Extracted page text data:
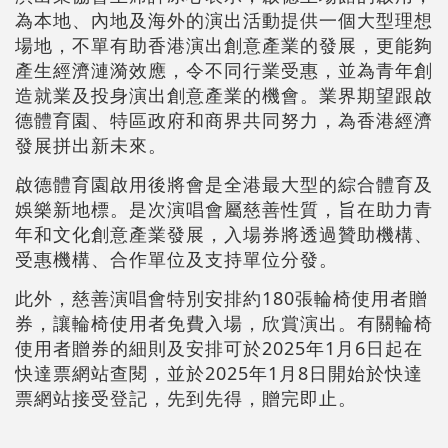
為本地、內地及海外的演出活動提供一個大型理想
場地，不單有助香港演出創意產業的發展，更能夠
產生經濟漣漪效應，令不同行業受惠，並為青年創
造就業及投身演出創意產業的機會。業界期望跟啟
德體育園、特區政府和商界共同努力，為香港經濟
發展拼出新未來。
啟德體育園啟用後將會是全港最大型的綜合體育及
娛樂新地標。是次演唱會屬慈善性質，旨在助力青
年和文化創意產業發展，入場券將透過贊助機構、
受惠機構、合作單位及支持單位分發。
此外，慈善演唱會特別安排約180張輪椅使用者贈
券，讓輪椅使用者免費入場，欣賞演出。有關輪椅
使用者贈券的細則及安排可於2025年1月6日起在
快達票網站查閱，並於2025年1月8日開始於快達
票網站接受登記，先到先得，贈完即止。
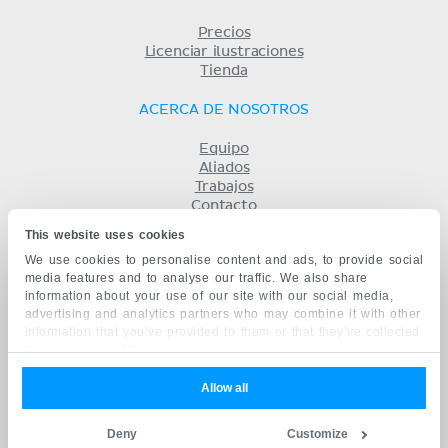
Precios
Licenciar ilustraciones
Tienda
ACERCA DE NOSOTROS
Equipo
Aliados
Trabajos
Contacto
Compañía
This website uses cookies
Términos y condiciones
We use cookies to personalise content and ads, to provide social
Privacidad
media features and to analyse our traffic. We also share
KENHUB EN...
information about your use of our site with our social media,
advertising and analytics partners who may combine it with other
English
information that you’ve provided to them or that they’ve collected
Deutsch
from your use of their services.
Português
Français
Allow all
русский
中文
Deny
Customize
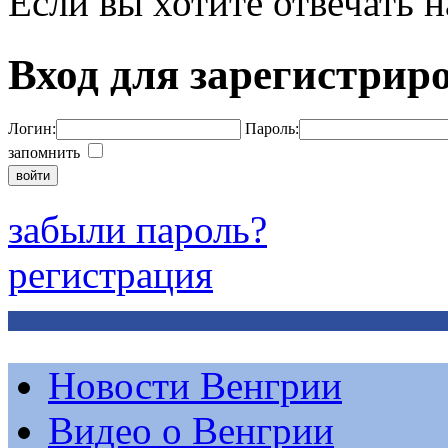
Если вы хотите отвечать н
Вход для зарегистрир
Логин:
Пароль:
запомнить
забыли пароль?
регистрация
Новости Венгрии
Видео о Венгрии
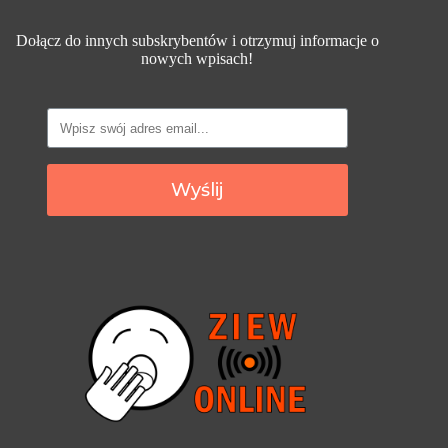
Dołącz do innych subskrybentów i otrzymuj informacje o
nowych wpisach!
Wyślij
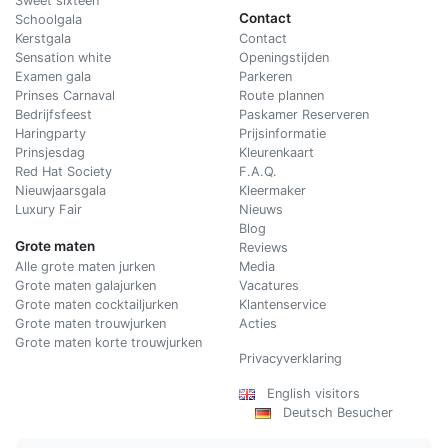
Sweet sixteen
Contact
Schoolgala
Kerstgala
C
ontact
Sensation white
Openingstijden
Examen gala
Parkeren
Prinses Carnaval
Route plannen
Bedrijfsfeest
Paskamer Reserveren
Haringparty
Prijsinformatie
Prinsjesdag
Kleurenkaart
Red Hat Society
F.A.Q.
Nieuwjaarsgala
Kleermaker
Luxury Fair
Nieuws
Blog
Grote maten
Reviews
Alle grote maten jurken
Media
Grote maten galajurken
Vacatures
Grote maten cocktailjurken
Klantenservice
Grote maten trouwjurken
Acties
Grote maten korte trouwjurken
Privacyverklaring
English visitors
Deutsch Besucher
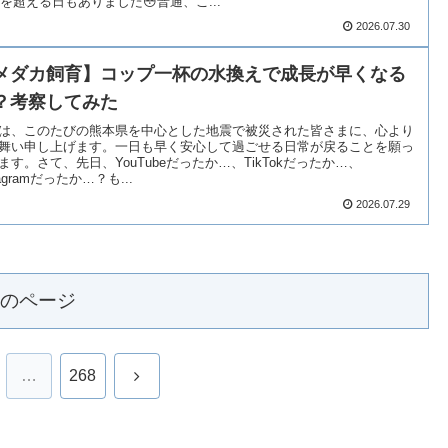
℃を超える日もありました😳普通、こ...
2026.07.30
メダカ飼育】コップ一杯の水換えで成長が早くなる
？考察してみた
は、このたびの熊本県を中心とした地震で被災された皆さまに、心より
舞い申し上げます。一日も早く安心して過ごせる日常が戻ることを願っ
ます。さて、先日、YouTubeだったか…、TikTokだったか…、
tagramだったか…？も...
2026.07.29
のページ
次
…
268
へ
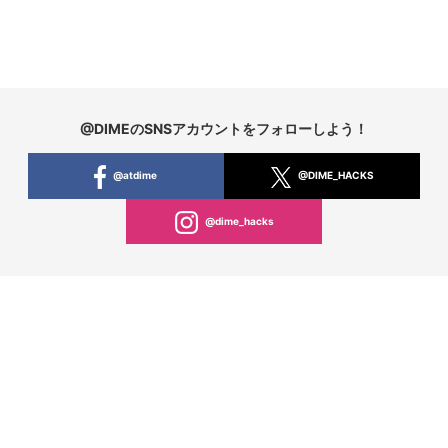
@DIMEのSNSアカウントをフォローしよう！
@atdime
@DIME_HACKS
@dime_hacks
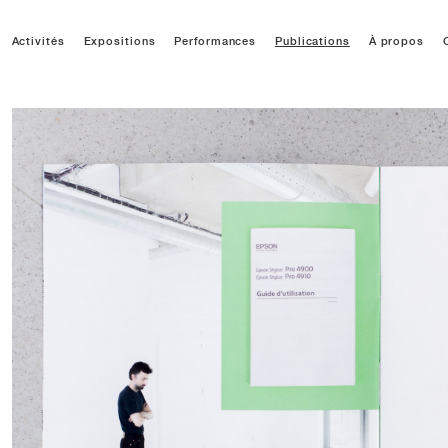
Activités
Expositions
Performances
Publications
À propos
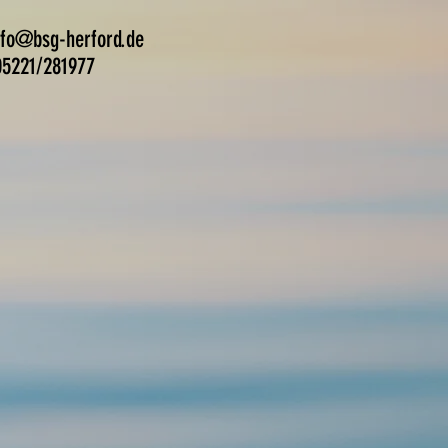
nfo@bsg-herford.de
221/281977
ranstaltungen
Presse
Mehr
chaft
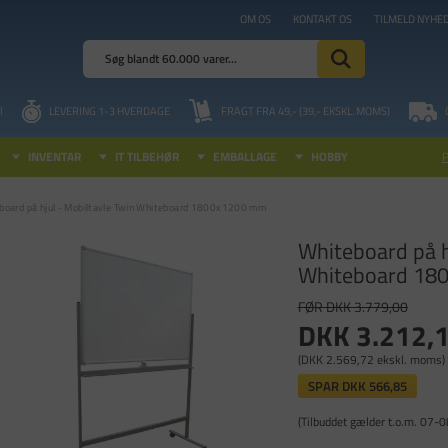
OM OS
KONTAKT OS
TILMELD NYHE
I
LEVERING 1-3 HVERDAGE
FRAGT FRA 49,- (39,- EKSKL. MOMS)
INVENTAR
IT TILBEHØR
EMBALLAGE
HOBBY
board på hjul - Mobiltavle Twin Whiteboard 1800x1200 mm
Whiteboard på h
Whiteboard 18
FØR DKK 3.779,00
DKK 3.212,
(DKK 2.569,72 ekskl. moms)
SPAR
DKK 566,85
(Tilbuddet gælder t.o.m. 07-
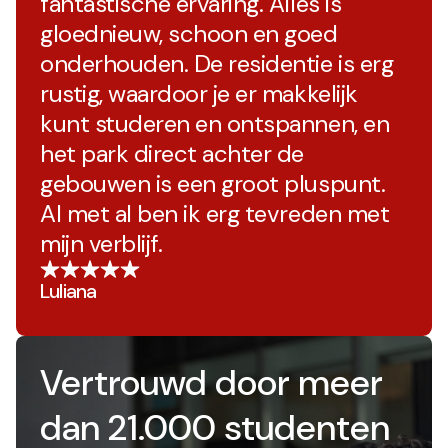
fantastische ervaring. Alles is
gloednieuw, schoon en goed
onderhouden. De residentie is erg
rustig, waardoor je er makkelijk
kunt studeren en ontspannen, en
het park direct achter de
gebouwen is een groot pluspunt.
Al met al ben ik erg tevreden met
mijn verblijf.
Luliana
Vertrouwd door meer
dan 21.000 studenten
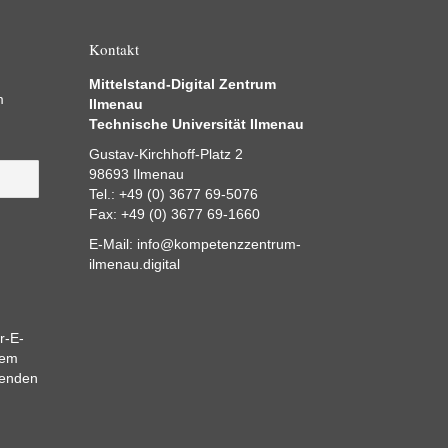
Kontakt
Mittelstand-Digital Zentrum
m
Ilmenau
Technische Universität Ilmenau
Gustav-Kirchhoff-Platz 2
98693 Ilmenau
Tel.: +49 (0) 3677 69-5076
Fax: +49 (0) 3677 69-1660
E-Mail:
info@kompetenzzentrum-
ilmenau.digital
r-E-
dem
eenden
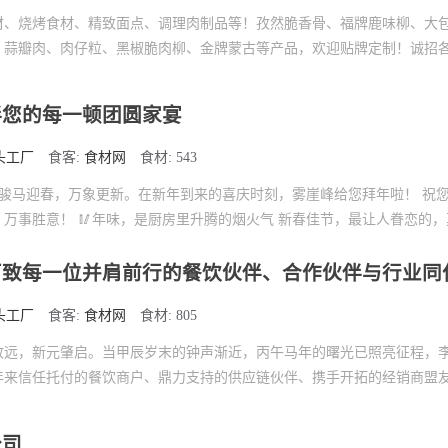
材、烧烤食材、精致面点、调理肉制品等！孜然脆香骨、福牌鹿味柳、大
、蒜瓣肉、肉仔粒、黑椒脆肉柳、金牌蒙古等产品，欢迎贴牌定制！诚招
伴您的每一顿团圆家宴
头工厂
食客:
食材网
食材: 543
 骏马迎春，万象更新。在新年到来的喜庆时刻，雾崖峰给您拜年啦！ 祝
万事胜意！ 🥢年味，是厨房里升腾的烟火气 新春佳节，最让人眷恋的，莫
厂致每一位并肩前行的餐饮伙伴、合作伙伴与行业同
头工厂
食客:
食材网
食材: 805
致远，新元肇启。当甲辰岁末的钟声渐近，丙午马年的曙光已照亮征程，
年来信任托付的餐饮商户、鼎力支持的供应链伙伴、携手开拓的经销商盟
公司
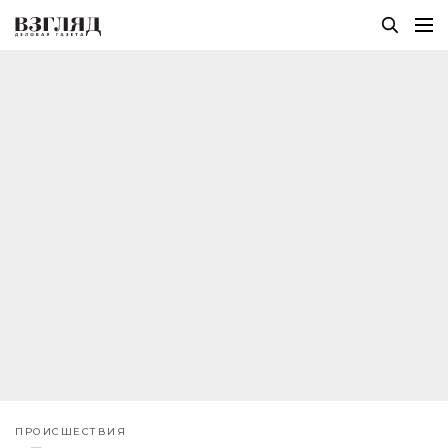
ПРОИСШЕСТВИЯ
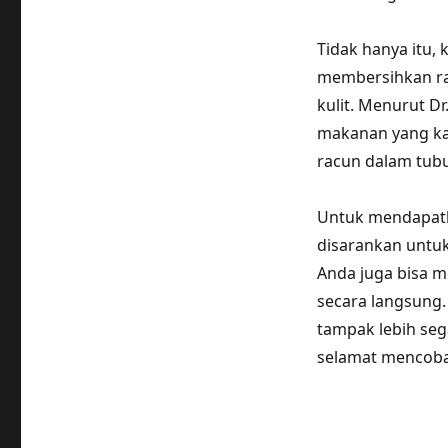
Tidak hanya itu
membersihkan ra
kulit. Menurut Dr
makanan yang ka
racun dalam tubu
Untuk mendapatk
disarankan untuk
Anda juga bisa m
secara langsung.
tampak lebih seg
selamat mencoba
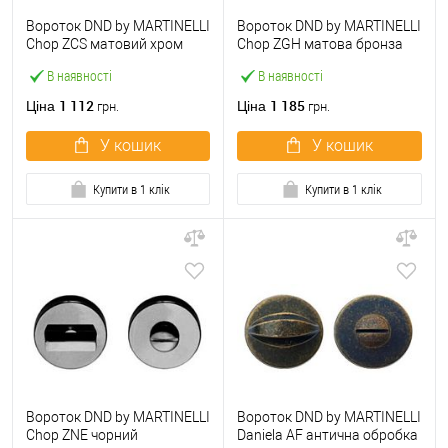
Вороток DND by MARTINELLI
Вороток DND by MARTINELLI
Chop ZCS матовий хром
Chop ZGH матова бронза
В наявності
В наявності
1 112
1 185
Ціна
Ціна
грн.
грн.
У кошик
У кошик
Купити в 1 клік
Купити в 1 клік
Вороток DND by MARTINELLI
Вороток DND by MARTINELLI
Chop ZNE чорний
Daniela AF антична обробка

→ **What the exercise asks**
Write the records out again verbatim and omit the pictures they contain.

→ **Answer area**
為本地、內地及海外的演出活動提供一個大型理想
場地，不單有助香港演出創意產業的發展，更能夠
產生經濟漣漪效應，令不同行業受惠，並為青年創
造就業及投身演出創意產業的機會。業界期望跟啟
德體育園、特區政府和商界共同努力，為香港經濟
發展拼出新未來。
啟德體育園啟用後將會是全港最大型的綜合體育及
娛樂新地標。是次演唱會屬慈善性質，旨在助力青
年和文化創意產業發展，入場券將透過贊助機構、
受惠機構、合作單位及支持單位分發。
此外，慈善演唱會特別安排約180張輪椅使用者贈
券，讓輪椅使用者免費入場，欣賞演出。有關輪椅
使用者贈券的細則及安排可於2025年1月6日起在
快達票網站查閱，並於2025年1月8日開始於快達
票網站接受登記，先到先得，贈完即止。
Precios
Licenciar ilustraciones
Tienda
ACERCA DE NOSOTROS
Equipo
Aliados
Trabajos
Contacto
Compañía
This website uses cookies
Términos y condiciones
We use cookies to personalise content and ads, to provide social
Privacidad
media features and to analyse our traffic. We also share
KENHUB EN...
information about your use of our site with our social media,
advertising and analytics partners who may combine it with other
English
information that you’ve provided to them or that they’ve collected
Deutsch
from your use of their services.
Português
Français
Allow all
русский
中文
Deny
Customize
Если вы хотите отвечать н
Вход для зарегистрир
Логин:
Пароль:
запомнить
забыли пароль?
регистрация
Новости Венгрии
Видео о Венгрии
Dołącz do innych subskrybentów i otrzymuj informacje o
nowych wpisach!
Wyślij
Sweet sixteen
Contact
Schoolgala
Kerstgala
C
ontact
Sensation white
Openingstijden
Examen gala
Parkeren
Prinses Carnaval
Route plannen
Bedrijfsfeest
Paskamer Reserveren
Haringparty
Prijsinformatie
Prinsjesdag
Kleurenkaart
Red Hat Society
F.A.Q.
Nieuwjaarsgala
Kleermaker
Luxury Fair
Nieuws
Blog
Grote maten
Reviews
Alle grote maten jurken
Media
Grote maten galajurken
Vacatures
Grote maten cocktailjurken
Klantenservice
Grote maten trouwjurken
Acties
Grote maten korte trouwjurken
Privacyverklaring
English visitors
Deutsch Besucher
℃を超える日もありました😳普通、こ...
2026.07.30
メダカ飼育】コップ一杯の水換えで成長が早くなる
？考察してみた
は、このたびの熊本県を中心とした地震で被災された皆さまに、心より
舞い申し上げます。一日も早く安心して過ごせる日常が戻ることを願っ
ます。さて、先日、YouTubeだったか…、TikTokだったか…、
tagramだったか…？も...
2026.07.29
のページ
次
…
268
へ
@DIMEのSNSアカウントをフォローしよう！
@atdime
@DIME_HACKS
@dime_hacks
Activités
Expositions
Performances
Publications
À propos
nfo@bsg-herford.de
221/281977
ranstaltungen
Presse
Mehr
chaft
OM OS
KONTAKT OS
TILMELD NYHE
I
LEVERING 1-3 HVERDAGE
FRAGT FRA 49,- (39,- EKSKL. MOMS)
INVENTAR
IT TILBEHØR
EMBALLAGE
HOBBY
board på hjul - Mobiltavle Twin Whiteboard 1800x1200 mm
Whiteboard på h
Whiteboard 18
FØR DKK 3.779,00
DKK 3.212,
(DKK 2.569,72 ekskl. moms)
SPAR
DKK 566,85
(Tilbuddet gælder t.o.m. 07-
fantastische ervaring. Alles is
gloednieuw, schoon en goed
onderhouden. De residentie is erg
rustig, waardoor je er makkelijk
kunt studeren en ontspannen, en
het park direct achter de
gebouwen is een groot pluspunt.
Al met al ben ik erg tevreden met
mijn verblijf.
Luliana
Vertrouwd door meer
dan 21.000 studenten
Kontakt
Mittelstand-Digital Zentrum
m
Ilmenau
Technische Universität Ilmenau
Gustav-Kirchhoff-Platz 2
98693 Ilmenau
Tel.: +49 (0) 3677 69-5076
Fax: +49 (0) 3677 69-1660
E-Mail:
info@kompetenzzentrum-
ilmenau.digital
r-E-
dem
eenden
材、烧烤食材、精致面点、调理肉制品等！孜然脆香骨、福牌鹿味柳、大
、蒜瓣肉、肉仔粒、黑椒脆肉柳、金牌蒙古等产品，欢迎贴牌定制！诚招
伴您的每一顿团圆家宴
头工厂
食客:
食材网
食材: 543
 骏马迎春，万象更新。在新年到来的喜庆时刻，雾崖峰给您拜年啦！ 祝
万事胜意！ 🥢年味，是厨房里升腾的烟火气 新春佳节，最让人眷恋的，莫
厂致每一位并肩前行的餐饮伙伴、合作伙伴与行业同
头工厂
食客:
食材网
食材: 805
致远，新元肇启。当甲辰岁末的钟声渐近，丙午马年的曙光已照亮征程，
年来信任托付的餐饮商户、鼎力支持的供应链伙伴、携手开拓的经销商盟
公司
ПРОИСШЕСТВИЯ
Tidak hanya itu
membersihkan ra
kulit. Menurut Dr
makanan yang ka
racun dalam tubu
Untuk mendapatk
disarankan untuk
Anda juga bisa m
secara langsung.
tampak lebih seg
selamat mencoba
Вороток DND by MARTINELLI
Вороток DND by MARTINELLI
Chop ZCS матовий хром
Chop ZGH матова бронза
В наявності
В наявності
1 112
1 185
Ціна
Ціна
грн.
грн.
У кошик
У кошик
Купити в 1 клік
Купити в 1 клік
Вороток DND by MARTINELLI
Вороток DND by MARTINELLI
Chop ZNE чорний
Daniela AF антична обробка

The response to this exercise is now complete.